Well, I stand corrected. It's not what I thought at all. If the input is removed, dead silence. This got me wondering so I went to the subs that are hooked to the XLS1500 and sure enough, they have a very slight hum. You really have to put your ear to the sub to hear it, but it's there.

So, the input is the issue. I wonder if the Y calbes I bought could be the culprit? I'll have to see if I have any other Y cables.
Well you have narrowed this down to a ground loop or RF.

Does it stop if you turn off all LED lights in your home and switch any SCR dimmers to off?

Which units are grounded and which not? What is your TV and Internet service and how is it connected?
 
panteragstk

panteragstk

Audioholic Warlord
Well you have narrowed this down to a ground loop or RF.

Does it stop if you turn off all LED lights in your home and switch any SCR dimmers to off?

Which units are grounded and which not? What is your TV and Internet service and how is it connected?
Does it matter that it is plugged into a dedicated circuit?

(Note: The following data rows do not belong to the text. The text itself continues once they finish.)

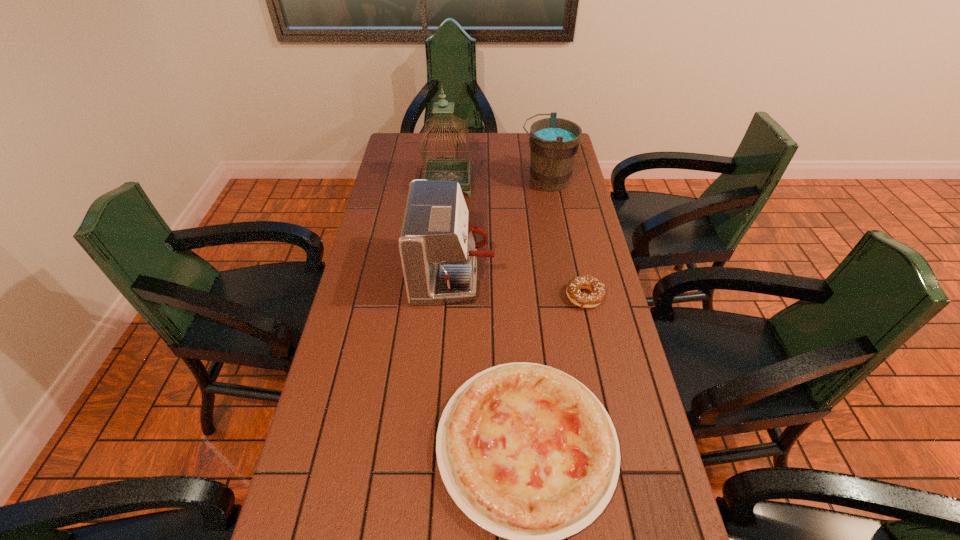
This screenshot has height=540, width=960. Find the location of `wine bucket that is at the right edge`. wine bucket that is at the right edge is located at coordinates (554, 142).

This screenshot has width=960, height=540. In order to click on doughnut present at the right edge in this screenshot , I will do `click(597, 288)`.

Where is `vacant space at the far edge of the desktop`? The width and height of the screenshot is (960, 540). vacant space at the far edge of the desktop is located at coordinates (477, 154).

Locate an element on the screen. free region at the left edge of the desktop is located at coordinates (376, 227).

Where is `vacant area at the right edge`? The image size is (960, 540). vacant area at the right edge is located at coordinates (585, 207).

In the image, there is a desktop. Where is `vacant area at the far left corner`? vacant area at the far left corner is located at coordinates (401, 135).

Identify the location of free point between the shortest object and the wine bucket. The width and height of the screenshot is (960, 540). (565, 239).

Identify the location of blank region between the coffee maker and the wine bucket. (499, 228).

You are a GUI agent. You are given a task and a screenshot of the screen. Output one action in this format:
    pyautogui.click(x=<x>, y=<y>)
    Task: Click on the free space between the birdcage and the wine bucket
    This screenshot has width=960, height=540.
    Given the screenshot: What is the action you would take?
    pyautogui.click(x=497, y=182)

At what (x,y) coordinates should I click in order to perform the action: click on vacant area between the shortest object and the wine bucket. Please return your answer as a coordinate pair (x, y). Looking at the image, I should click on (565, 239).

Internet is fiber, no TV service that isn't streaming.

I'll have to check on the LED lights being turned off. I have quite a few z-wave dimmers as well. Never been an issue before (that I noticed anyway). This amp seems to have exposed this issue in a more obvious way.

I do have a seperate ground option on my monster power strip. Not sure what I'd ground it to being on the second floor. Not sure if that would help either.
 
TLS Guy

TLS Guy

Seriously, I have no life.
Does it matter that it is plugged into a dedicated circuit?

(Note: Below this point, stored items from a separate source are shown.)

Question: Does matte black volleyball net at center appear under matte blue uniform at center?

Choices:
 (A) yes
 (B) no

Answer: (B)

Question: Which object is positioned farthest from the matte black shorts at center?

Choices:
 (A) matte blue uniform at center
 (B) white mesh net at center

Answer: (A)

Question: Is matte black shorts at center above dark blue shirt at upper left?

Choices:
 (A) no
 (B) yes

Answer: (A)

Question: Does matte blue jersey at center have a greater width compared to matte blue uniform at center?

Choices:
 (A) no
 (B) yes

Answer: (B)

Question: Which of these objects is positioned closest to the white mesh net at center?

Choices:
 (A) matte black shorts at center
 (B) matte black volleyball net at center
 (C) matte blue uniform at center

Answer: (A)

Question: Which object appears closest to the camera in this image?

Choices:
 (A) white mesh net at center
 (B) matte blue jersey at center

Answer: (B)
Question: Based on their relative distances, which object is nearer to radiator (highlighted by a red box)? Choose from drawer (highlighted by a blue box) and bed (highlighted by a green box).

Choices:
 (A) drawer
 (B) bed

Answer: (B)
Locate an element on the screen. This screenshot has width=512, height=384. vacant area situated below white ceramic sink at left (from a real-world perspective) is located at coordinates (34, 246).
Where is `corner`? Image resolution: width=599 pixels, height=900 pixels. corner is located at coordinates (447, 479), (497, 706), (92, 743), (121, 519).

Internet is fiber, no TV service that isn't streaming.

I'll have to check on the LED lights being turned off. I have quite a few z-wave dimmers as well. Never been an issue before (that I noticed anyway). This amp seems to have exposed this issue in a more obvious way.

I do have a seperate ground option on my monster power strip. Not sure what I'd ground it to being on the second floor. Not sure if that would help either.
Fiber Internet cable is still grounded by code and can still be a source of ground loops.

The dedicated circuit is not an issue.

So disconnect your internet connection first and see if that stops the hum. Then lift each ground in turn of three pin connected devices, with a cheater plug to see which ground may be the source of the ground loop.
 
S

stalag2005

Full Audioholic
If you have two pieces of equipment with a ground screw, get a wire and bond the equipment together. Chances are if the hum is not due to the electrical ground it could be due to a difference of potential between the equipment. If this stops the hum, you are golden. If there are more pieces of equipment with this terminal bond them also. That grounding terminal is to balance potentials and is not a safety ground.
 
panteragstk

panteragstk

Audioholic Warlord
So, I did some testing and some things I'm not able to test yet. Internet being one. Can't turn it off as my network would freak out a bit. Plus, have to have it to work.

Anyway, I'm not sold on it being a ground loop. Here's why:

If I unplug the cable from the receiver, no hum. If I plug the cable into the receiver, hum. If the receiver ISN'T plugged into the wall, hum.

One would think that if the receiver isn't plugged in, and the issue is a ground loop, then there would be no hum. There still is. As long as the cable is plugged into the receiver, I get a hum. Receiver being on or off has no effect.
 
S

stalag2005

Full Audioholic
Grounding is as much an art as a science. We had a problem with a studio feeding back into the electrical lines for similar issues. One is not to hear the group Petra (I have the CD) in the managers office when I am playing it in a studio across the facility (rooms not next to each other). The solution was to bond all the equipment together and that eliminated the feedback. O, by the way, my partner was playing that CD in his studio without any interconnect........Audio can be strange! Those posts for ground is to bond the equipment together to relieve potentials between the circuits. In the case of audio ground it is not safety but to equalize potentials.

Doing this can also eliminate the hum
 
S

stalag2005

Full Audioholic
If it is a network cable the cat7 standard is shielded end to end and may help with bonding your network devices. Cat7 is the standard rj45 connector and will work with your current equipment. I use cat 7 myself.